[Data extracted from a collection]
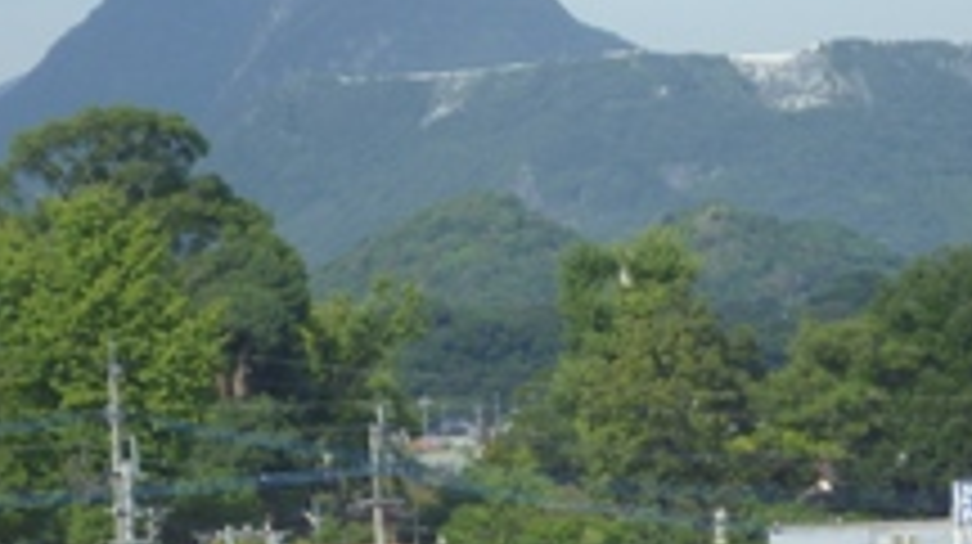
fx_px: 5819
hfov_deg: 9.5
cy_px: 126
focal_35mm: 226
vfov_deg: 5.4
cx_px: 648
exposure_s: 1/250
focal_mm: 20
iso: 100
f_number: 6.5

==

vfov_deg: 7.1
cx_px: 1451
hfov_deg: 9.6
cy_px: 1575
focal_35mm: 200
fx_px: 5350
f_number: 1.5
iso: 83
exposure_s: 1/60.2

ASSIGNED TASK
Reproduce only the lines above spanning from the line containing "fx_px: 5819" through the line containing "f_number: 6.5", word for word.

FINISHED EXERCISE
fx_px: 5819
hfov_deg: 9.5
cy_px: 126
focal_35mm: 226
vfov_deg: 5.4
cx_px: 648
exposure_s: 1/250
focal_mm: 20
iso: 100
f_number: 6.5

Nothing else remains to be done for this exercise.